[Instructions for the task]: Quote word for word the lines starting at the line with "30 303 1234" and ending at the final line of the entries. Leave out any pictures.

───── Records for this exercise ─────

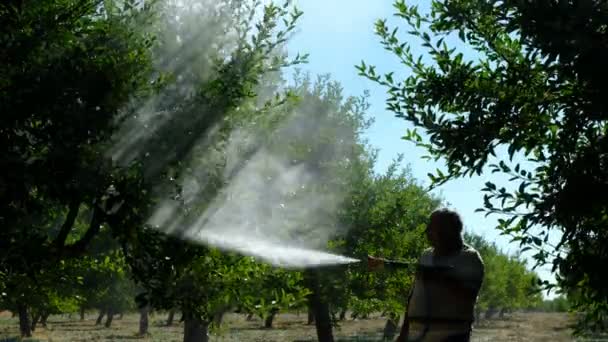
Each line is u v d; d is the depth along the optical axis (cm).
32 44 786
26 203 783
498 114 793
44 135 795
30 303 1234
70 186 784
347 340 5231
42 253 807
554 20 703
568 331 6619
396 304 2495
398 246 2562
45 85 762
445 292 497
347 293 2444
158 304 878
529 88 816
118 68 810
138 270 878
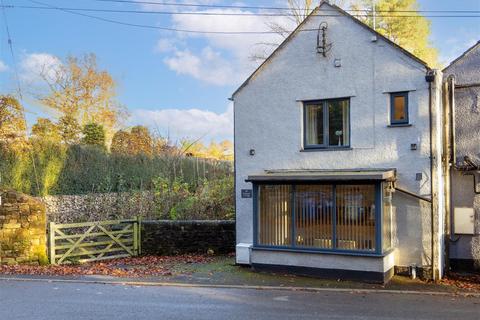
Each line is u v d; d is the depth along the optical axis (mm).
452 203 13641
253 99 14898
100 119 38250
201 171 27031
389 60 13117
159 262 16297
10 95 27547
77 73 37719
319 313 9195
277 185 13508
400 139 12961
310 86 14109
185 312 9219
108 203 23359
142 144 29438
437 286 11844
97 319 8656
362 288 11609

─────

[Answer to this exercise]:
30 303 1234
70 186 784
347 340 5231
42 253 807
554 20 703
568 331 6619
396 304 2495
398 246 2562
45 85 762
445 292 497
347 293 2444
158 304 878
529 88 816
118 68 810
138 270 878
Each line is u v d; d is the depth along the optical axis (mm).
452 203 13641
253 99 14898
100 119 38250
201 171 27031
389 60 13117
159 262 16297
10 95 27547
77 73 37719
319 313 9195
277 185 13508
400 139 12961
310 86 14109
185 312 9219
108 203 23359
142 144 29438
437 286 11844
97 319 8656
362 288 11609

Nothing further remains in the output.